Kids who get so stressed about allergies that it interferes with their ability to sleep or eat or socialize can learn skills for anxiety management. With those, Garland says, “if they start to worry they know how to calm themselves down physically or to distract themselves.” (These skills include breathing exercises, and someone to talk to who is reassuring.)
She notes the positive as well: a great number of children do a wonderful job of managing their food allergies. She thinks we should also listen and learn from them.
Matthew Lindsay is such a kid. The 11-year-old has asthma and allergies to peanuts, tree nuts and scallops, and has been through his own bad bouts with fear. With his mom’s help, Matthew is learning to not be fearful, and offers this counsel for parents: “Don’t freak out. Don’t make this a matter of ‘you make one mistake, and you’re dead’.
“Make your children understand, but don’t scare them. Just explain to them that they are allergic and it can be dangerous but if you’re careful, read ingredients and have your EpiPen, you should be fine,” he says.

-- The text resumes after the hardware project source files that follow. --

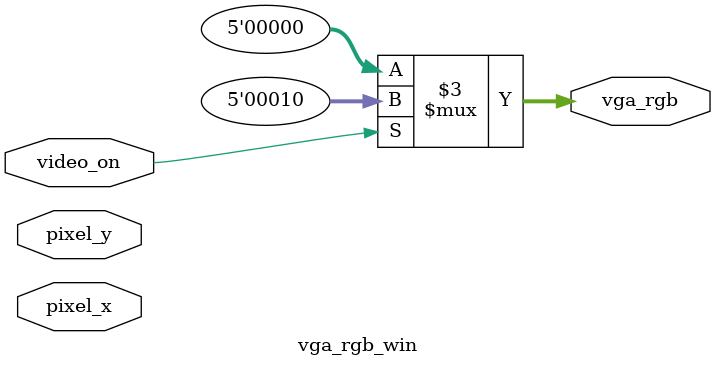
<source format=v>
module vga_rgb_win(
    input video_on,
    input [10:0] pixel_x, pixel_y,
    output reg [4:0] vga_rgb
    );

    always @(*)
        begin
        if (video_on)
            vga_rgb = 5'b00010;
        else
            vga_rgb = 5'b00000;
        end
endmodule

 

</source>
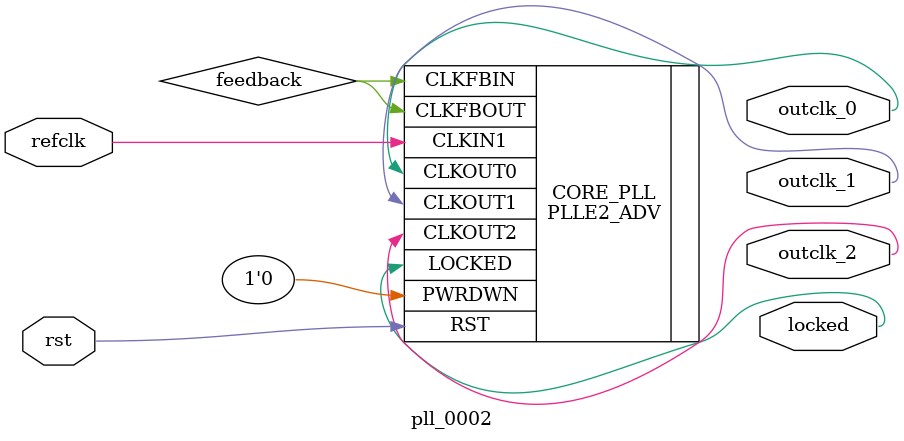
<source format=v>
`timescale 1ns/10ps
module  pll_0002(
	input  wire refclk,
	input  wire rst,
	output wire outclk_0,
	output wire outclk_1,
	output wire outclk_2,
	output wire locked
);

	wire feedback;
	
	PLLE2_ADV #(
		.CLKFBOUT_MULT(6'd24),
		.CLKIN1_PERIOD(20.0),
		.CLKOUT0_DIVIDE(7'd14), // 85.909088 MHz =~ 50MHz * 24 / 14
		.CLKOUT0_PHASE(1'd0),
		.CLKOUT1_DIVIDE(7'd28), // 42.954544 MHz =~ 50MHz * 24 / 28
		.CLKOUT1_PHASE(1'd0),
		.CLKOUT2_DIVIDE(7'd56), // 21.477272MHz  =~ 50MHz * 24 / 56
		.CLKOUT2_PHASE(1'd0),
		.DIVCLK_DIVIDE(1'd1),
		.REF_JITTER1(0.01),
		.STARTUP_WAIT("FALSE")
	) CORE_PLL (
		.CLKFBIN(feedback),
		.CLKIN1(refclk),
		.PWRDWN(1'b0),
		.RST(rst),
		.CLKFBOUT(feedback),
		.CLKOUT0(outclk_0),
		.CLKOUT1(outclk_1),
		.CLKOUT2(outclk_2),
		.LOCKED(locked)
);
	
endmodule


</source>
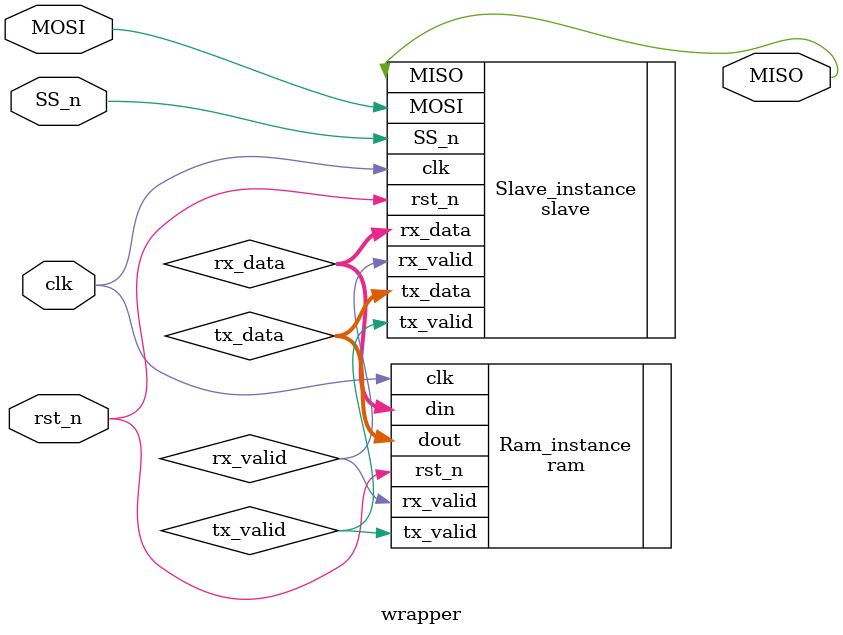
<source format=sv>
module wrapper  (
    input  logic       clk,
    input  logic       rst_n,
    input  logic       MOSI,
    input  logic       SS_n,
    output logic       MISO
);
    wire [9:0]  rx_data;
    wire        rx_valid, tx_valid;
    wire [7:0]  tx_data;

    slave Slave_instance (
        .clk(clk),
        .rst_n(rst_n),
        .tx_valid(tx_valid),
        .MOSI(MOSI),
        .SS_n(SS_n),
        .tx_data(tx_data),
        .rx_data(rx_data),
        .rx_valid(rx_valid),
        .MISO(MISO)
    );

    ram Ram_instance (
        .clk(clk),
        .rst_n(rst_n),
        .rx_valid(rx_valid),
        .din(rx_data),
        .dout(tx_data),
        .tx_valid(tx_valid)
    );
endmodule
</source>
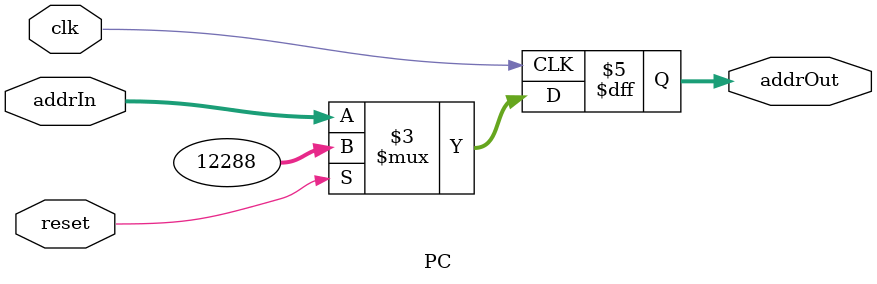
<source format=v>
`timescale 1ns / 1ps

module PC(
    input clk,
    input reset,
    input [31:0] addrIn,
    output reg [31:0] addrOut
    );
    always @(posedge clk) begin
        if (reset) begin
            addrOut <= 32'h00003000;
        end
        else begin
            addrOut <= addrIn;
        end
    end
    
endmodule

</source>
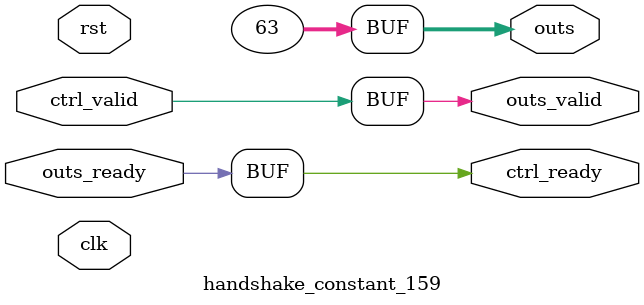
<source format=v>
`timescale 1ns / 1ps
module handshake_constant_159 #(
  parameter DATA_WIDTH = 32  // Default set to 32 bits
) (
  input                       clk,
  input                       rst,
  // Input Channel
  input                       ctrl_valid,
  output                      ctrl_ready,
  // Output Channel
  output [DATA_WIDTH - 1 : 0] outs,
  output                      outs_valid,
  input                       outs_ready
);
  assign outs       = 7'b0111111;
  assign outs_valid = ctrl_valid;
  assign ctrl_ready = outs_ready;

endmodule

</source>
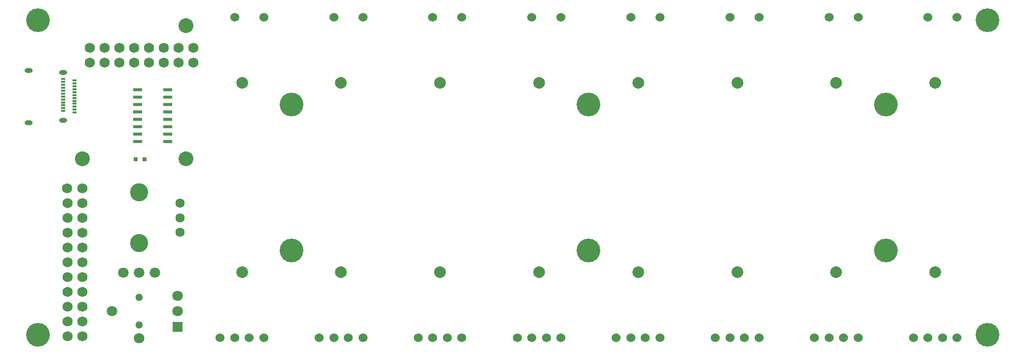
<source format=gbr>
G04 #@! TF.FileFunction,Soldermask,Top*
%FSLAX46Y46*%
G04 Gerber Fmt 4.6, Leading zero omitted, Abs format (unit mm)*
G04 Created by KiCad (PCBNEW 4.0.4-stable) date 07/11/17 15:37:42*
%MOMM*%
%LPD*%
G01*
G04 APERTURE LIST*
%ADD10C,0.100000*%
%ADD11C,1.727200*%
%ADD12C,4.064000*%
%ADD13C,2.540000*%
%ADD14C,3.100000*%
%ADD15C,1.600000*%
%ADD16R,0.800000X0.750000*%
%ADD17R,1.500000X0.600000*%
%ADD18R,1.800000X1.800000*%
%ADD19C,1.800000*%
%ADD20C,1.300000*%
%ADD21C,1.524000*%
%ADD22C,2.000000*%
%ADD23R,0.700000X0.300000*%
%ADD24O,1.400000X0.800000*%
G04 APERTURE END LIST*
D10*
D11*
X10620000Y3725000D03*
X10620000Y6265000D03*
X10620000Y8805000D03*
D12*
X148500000Y18500000D03*
X97500000Y18500000D03*
X46500000Y18500000D03*
D13*
X10620000Y34205000D03*
X28400000Y34205000D03*
D12*
X148500000Y43500000D03*
X46500000Y43500000D03*
X97500000Y43500000D03*
D11*
X8080000Y3725000D03*
X8080000Y6265000D03*
X8080000Y8805000D03*
X8000000Y29125000D03*
D14*
X20320000Y19699800D03*
X20320000Y28488200D03*
D15*
X27330400Y21594000D03*
X27330400Y24094000D03*
X27330400Y26594000D03*
D11*
X8080000Y21505000D03*
X10620000Y21505000D03*
X8080000Y24045000D03*
X10620000Y24045000D03*
X8080000Y13885000D03*
X10620000Y13885000D03*
X8080000Y18965000D03*
X10620000Y18965000D03*
X8080000Y16425000D03*
X10620000Y16425000D03*
X8080000Y11345000D03*
X10620000Y11345000D03*
X8080000Y26585000D03*
X10620000Y26585000D03*
D12*
X166000000Y58000000D03*
D16*
X19750000Y34125000D03*
X21250000Y34125000D03*
D12*
X166000000Y4000000D03*
X3000000Y4000000D03*
X3000000Y58000000D03*
D17*
X20085000Y37180000D03*
X25285000Y37180000D03*
X20085000Y38450000D03*
X25285000Y38450000D03*
X20085000Y39720000D03*
X25285000Y39720000D03*
X20085000Y40990000D03*
X25285000Y40990000D03*
X20085000Y42260000D03*
X25285000Y42260000D03*
X20085000Y43530000D03*
X25285000Y43530000D03*
X20085000Y44800000D03*
X25285000Y44800000D03*
X20085000Y46070000D03*
X25285000Y46070000D03*
D18*
X26920000Y5331400D03*
D19*
X26920000Y8031400D03*
X26920000Y10706400D03*
X23020000Y14631400D03*
X20320000Y14631400D03*
X17620000Y14631400D03*
X15720000Y8031400D03*
X20320000Y3431400D03*
D20*
X20320000Y10381400D03*
X20320000Y5681400D03*
D11*
X10620000Y29125000D03*
D21*
X34250000Y3500000D03*
X39250000Y3500000D03*
X36750000Y3500000D03*
X41750000Y3500000D03*
X36750000Y58500000D03*
X41750000Y58500000D03*
D22*
X38000000Y14750000D03*
X38000000Y47250000D03*
D21*
X51250000Y3500000D03*
X56250000Y3500000D03*
X53750000Y3500000D03*
X58750000Y3500000D03*
X53750000Y58500000D03*
X58750000Y58500000D03*
D22*
X55000000Y14750000D03*
X55000000Y47250000D03*
D21*
X68250000Y3500000D03*
X73250000Y3500000D03*
X70750000Y3500000D03*
X75750000Y3500000D03*
X70750000Y58500000D03*
X75750000Y58500000D03*
D22*
X72000000Y14750000D03*
X72000000Y47250000D03*
D21*
X85250000Y3500000D03*
X90250000Y3500000D03*
X87750000Y3500000D03*
X92750000Y3500000D03*
X87750000Y58500000D03*
X92750000Y58500000D03*
D22*
X89000000Y14750000D03*
X89000000Y47250000D03*
D21*
X102250000Y3500000D03*
X107250000Y3500000D03*
X104750000Y3500000D03*
X109750000Y3500000D03*
X104750000Y58500000D03*
X109750000Y58500000D03*
D22*
X106000000Y14750000D03*
X106000000Y47250000D03*
D21*
X119250000Y3500000D03*
X124250000Y3500000D03*
X121750000Y3500000D03*
X126750000Y3500000D03*
X121750000Y58500000D03*
X126750000Y58500000D03*
D22*
X123000000Y14750000D03*
X123000000Y47250000D03*
D21*
X136250000Y3500000D03*
X141250000Y3500000D03*
X138750000Y3500000D03*
X143750000Y3500000D03*
X138750000Y58500000D03*
X143750000Y58500000D03*
D22*
X140000000Y14750000D03*
X140000000Y47250000D03*
D21*
X153250000Y3500000D03*
X158250000Y3500000D03*
X155750000Y3500000D03*
X160750000Y3500000D03*
X155750000Y58500000D03*
X160750000Y58500000D03*
D22*
X157000000Y14750000D03*
X157000000Y47250000D03*
D13*
X28400000Y57065000D03*
D23*
X9209000Y47655000D03*
X9209000Y47155000D03*
X9209000Y46655000D03*
X9209000Y46155000D03*
X9209000Y45655000D03*
X9209000Y45155000D03*
X9209000Y44655000D03*
X9209000Y44155000D03*
X9209000Y43655000D03*
X9209000Y43155000D03*
X9209000Y42655000D03*
X9209000Y42155000D03*
X7299000Y42405000D03*
X7299000Y42905000D03*
X7299000Y43405000D03*
X7299000Y43905000D03*
X7299000Y44405000D03*
X7299000Y44905000D03*
X7299000Y45405000D03*
X7299000Y45905000D03*
X7299000Y46405000D03*
X7299000Y46905000D03*
X7299000Y47405000D03*
X7299000Y47905000D03*
D24*
X1349000Y49395000D03*
X1349000Y40415000D03*
X7299000Y49035000D03*
X7299000Y40775000D03*
D11*
X29670000Y50715000D03*
X29670000Y53255000D03*
X11890000Y50715000D03*
X11890000Y53255000D03*
X14430000Y50715000D03*
X14430000Y53255000D03*
X16970000Y50715000D03*
X16970000Y53255000D03*
X19510000Y50715000D03*
X19510000Y53255000D03*
X22050000Y50715000D03*
X22050000Y53255000D03*
X24590000Y50715000D03*
X24590000Y53255000D03*
X27130000Y50715000D03*
X27130000Y53255000D03*
M02*

</source>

And if some parents have inadvertently fomented fears, others have been excellent at setting the example.
Next Page: Learning to Cope for Life
WHEN Daniel Burrow read about teenager Sabrina Shannon’s  tragic death from anaphylaxis, he became frightened. Daniel, who was 10 at the time, began having imagined reactions.
His mother, management consultant Helen Handfield-Jones, recalls that she and her husband would speak calmly to the boy, who is allergic to peanuts, tree nuts and lactaid pills, asking whether he had eaten anything suspicious and assessing the risk.
“We would say, “You say your lips feel funny, but do you have any other symptoms? Does your stomach hurt?” If there were no other symptoms, they would tell Daniel it was likely a false reaction arising from fear. They assured him that they would watch closely for other symptoms.
Right in line with the “safety net” approach, his mother would say, “let’s also check to confirm all our backup protection is in place: we have two EpiPens, we can get to a hospital if we need to.” The anxious phase lasted about eight months. Three years later, Daniel is doing much better and feeling more confidence. “I’m in a good place,” he says.
That good place is where allergic kids want to be. Should a child have to fear his or her own mortality? No, they shouldn’t. The road to reducing fear and anxiety may be winding, but the experts say to stay with the journey and most families will get past the bumps and detours. Still, if you and your child are finding your lives too affected by allergy stress, don’t be shy about seeking the help of an anxiety expert.
Garland reminds that some kids will have the temperment that’s predisposed to worrying, “and if we can give them some coping skills as a child, they can cope with anxiety better throughout life.”